### REQUIRED WORK
Within the data below, count every line that includes "Purotyn" and report the total alone.
"""
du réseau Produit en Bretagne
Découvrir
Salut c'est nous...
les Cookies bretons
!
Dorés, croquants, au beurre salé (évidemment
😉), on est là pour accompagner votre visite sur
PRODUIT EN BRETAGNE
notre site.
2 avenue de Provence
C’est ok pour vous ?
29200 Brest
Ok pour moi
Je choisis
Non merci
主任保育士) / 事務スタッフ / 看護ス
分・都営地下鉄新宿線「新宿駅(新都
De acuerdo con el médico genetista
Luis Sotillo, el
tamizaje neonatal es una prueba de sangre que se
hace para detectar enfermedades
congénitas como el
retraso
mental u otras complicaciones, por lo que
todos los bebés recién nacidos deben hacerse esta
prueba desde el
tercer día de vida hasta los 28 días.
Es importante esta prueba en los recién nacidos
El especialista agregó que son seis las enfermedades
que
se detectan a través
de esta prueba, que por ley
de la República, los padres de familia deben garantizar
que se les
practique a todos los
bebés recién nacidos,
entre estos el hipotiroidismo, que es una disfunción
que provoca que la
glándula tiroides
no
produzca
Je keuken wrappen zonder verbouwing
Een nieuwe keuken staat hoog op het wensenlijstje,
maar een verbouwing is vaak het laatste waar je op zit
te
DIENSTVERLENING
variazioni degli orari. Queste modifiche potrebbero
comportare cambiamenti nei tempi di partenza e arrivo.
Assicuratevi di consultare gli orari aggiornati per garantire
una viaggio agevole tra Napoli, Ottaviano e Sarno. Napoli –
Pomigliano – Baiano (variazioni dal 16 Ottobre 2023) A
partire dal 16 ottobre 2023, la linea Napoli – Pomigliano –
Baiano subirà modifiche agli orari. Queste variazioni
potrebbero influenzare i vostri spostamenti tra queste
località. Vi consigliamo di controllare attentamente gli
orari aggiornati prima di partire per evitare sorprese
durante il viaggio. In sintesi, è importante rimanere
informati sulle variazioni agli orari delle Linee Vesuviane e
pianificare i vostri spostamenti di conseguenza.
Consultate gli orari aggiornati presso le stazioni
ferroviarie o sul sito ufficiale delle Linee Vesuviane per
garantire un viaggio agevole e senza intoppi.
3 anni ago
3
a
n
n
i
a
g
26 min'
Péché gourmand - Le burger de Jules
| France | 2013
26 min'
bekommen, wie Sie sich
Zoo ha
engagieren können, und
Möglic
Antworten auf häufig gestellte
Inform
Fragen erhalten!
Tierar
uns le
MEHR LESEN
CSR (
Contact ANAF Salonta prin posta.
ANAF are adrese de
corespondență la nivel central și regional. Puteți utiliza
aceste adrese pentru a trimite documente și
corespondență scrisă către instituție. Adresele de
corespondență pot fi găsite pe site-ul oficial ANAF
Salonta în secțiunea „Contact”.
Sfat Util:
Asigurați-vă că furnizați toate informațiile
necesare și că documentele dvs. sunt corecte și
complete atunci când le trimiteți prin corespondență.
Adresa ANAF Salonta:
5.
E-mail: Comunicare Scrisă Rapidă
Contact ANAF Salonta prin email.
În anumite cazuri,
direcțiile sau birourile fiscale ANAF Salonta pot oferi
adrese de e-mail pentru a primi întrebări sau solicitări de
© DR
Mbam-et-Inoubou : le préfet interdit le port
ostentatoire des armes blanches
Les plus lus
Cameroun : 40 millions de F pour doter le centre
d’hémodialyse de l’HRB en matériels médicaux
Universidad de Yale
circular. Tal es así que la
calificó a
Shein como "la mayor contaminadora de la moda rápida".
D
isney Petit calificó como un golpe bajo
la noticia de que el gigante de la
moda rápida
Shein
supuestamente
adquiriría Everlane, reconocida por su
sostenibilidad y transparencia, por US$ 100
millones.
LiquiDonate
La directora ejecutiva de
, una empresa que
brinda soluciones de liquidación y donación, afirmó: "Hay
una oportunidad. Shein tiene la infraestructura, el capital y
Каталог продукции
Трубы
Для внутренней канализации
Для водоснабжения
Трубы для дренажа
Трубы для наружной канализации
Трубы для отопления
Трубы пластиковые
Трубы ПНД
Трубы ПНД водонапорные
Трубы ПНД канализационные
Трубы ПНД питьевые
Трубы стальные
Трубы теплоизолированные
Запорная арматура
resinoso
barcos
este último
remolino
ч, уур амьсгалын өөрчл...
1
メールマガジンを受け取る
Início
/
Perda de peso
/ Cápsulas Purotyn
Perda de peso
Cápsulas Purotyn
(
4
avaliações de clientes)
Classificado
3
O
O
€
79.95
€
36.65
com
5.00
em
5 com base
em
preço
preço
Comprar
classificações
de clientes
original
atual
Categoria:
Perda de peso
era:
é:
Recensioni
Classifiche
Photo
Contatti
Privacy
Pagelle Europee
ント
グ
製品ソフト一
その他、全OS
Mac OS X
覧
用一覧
"""
### COMPLETED EXERCISE
2